## Task description
A single number is the answer here: how many lines below include "depth"?

⁂

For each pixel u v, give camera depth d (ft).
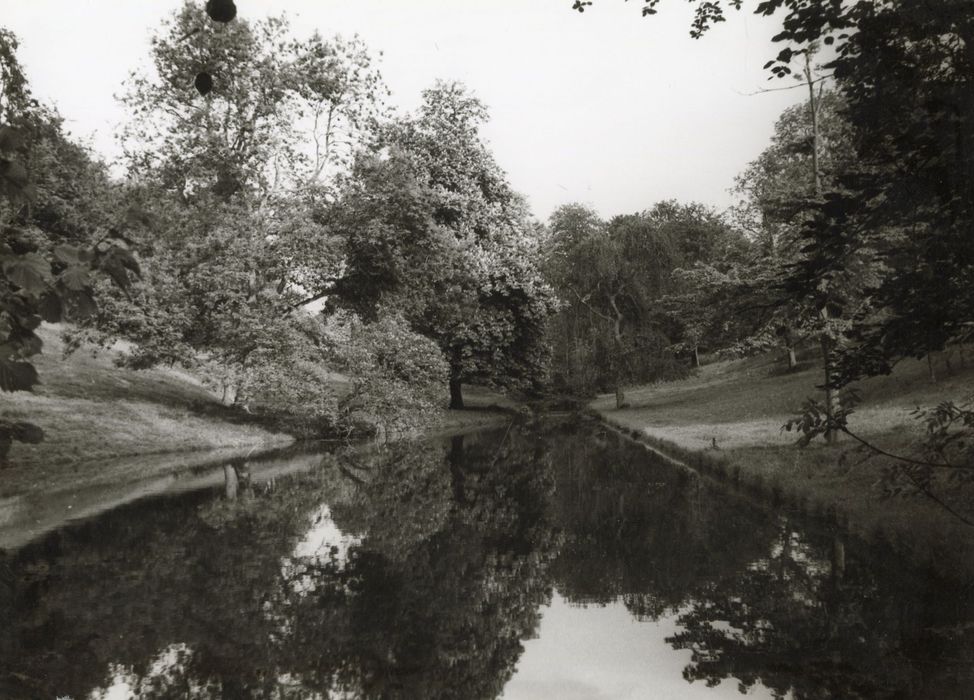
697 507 39.47
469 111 129.49
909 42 18.33
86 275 11.19
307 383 87.25
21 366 10.80
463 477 57.62
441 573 27.73
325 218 95.35
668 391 153.89
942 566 23.81
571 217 130.62
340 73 94.17
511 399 173.88
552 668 17.72
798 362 136.87
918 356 21.97
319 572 27.81
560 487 50.44
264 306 84.28
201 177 88.84
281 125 92.99
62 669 17.97
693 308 71.51
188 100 88.74
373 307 100.22
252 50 89.76
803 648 18.35
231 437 82.17
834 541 29.22
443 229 108.78
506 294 128.47
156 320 79.97
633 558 29.14
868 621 19.90
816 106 52.29
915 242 19.66
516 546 32.37
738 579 25.11
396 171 98.27
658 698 15.57
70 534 35.01
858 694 15.26
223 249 83.97
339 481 55.11
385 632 20.89
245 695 16.37
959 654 17.12
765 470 43.93
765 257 58.59
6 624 21.61
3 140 11.28
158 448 72.79
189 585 25.91
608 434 93.20
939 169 18.61
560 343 134.21
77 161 73.67
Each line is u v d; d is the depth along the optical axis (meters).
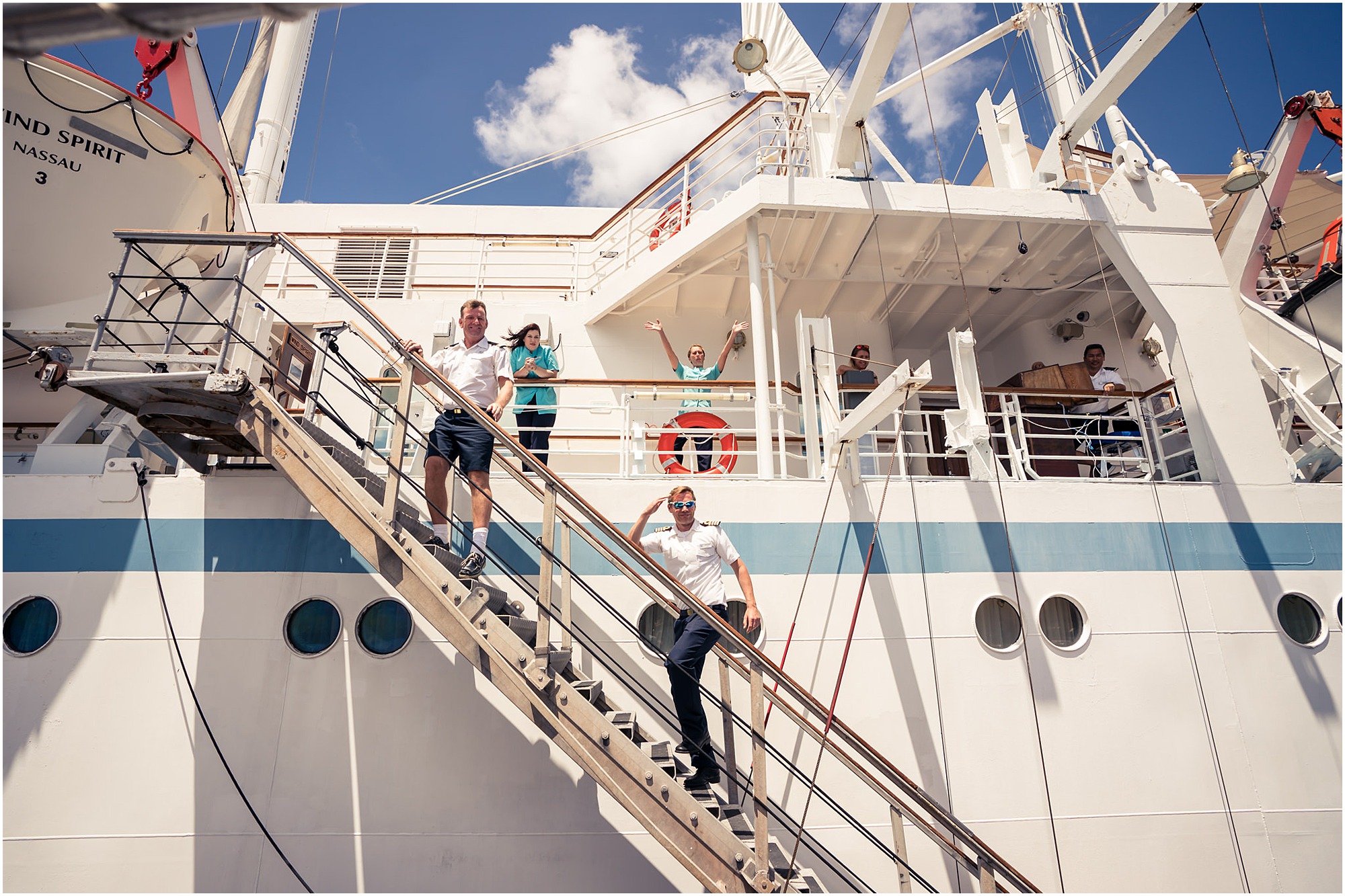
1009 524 6.25
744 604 5.90
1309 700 6.02
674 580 4.21
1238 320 7.08
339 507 4.68
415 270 10.19
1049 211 7.25
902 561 6.07
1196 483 6.52
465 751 5.48
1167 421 7.67
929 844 5.52
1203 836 5.64
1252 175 7.42
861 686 5.79
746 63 7.59
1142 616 6.13
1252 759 5.84
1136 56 6.45
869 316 9.31
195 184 7.11
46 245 6.46
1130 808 5.67
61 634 5.49
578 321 8.74
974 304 9.31
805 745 5.64
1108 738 5.82
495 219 11.85
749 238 7.07
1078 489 6.41
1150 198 7.42
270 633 5.60
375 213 11.73
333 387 8.16
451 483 6.04
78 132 6.32
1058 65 8.70
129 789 5.25
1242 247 8.76
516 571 5.91
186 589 5.64
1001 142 8.02
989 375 10.45
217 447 5.71
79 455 6.00
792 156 7.46
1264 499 6.52
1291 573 6.33
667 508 5.98
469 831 5.34
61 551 5.64
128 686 5.43
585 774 5.50
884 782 5.57
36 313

⁂

## Expected answer
2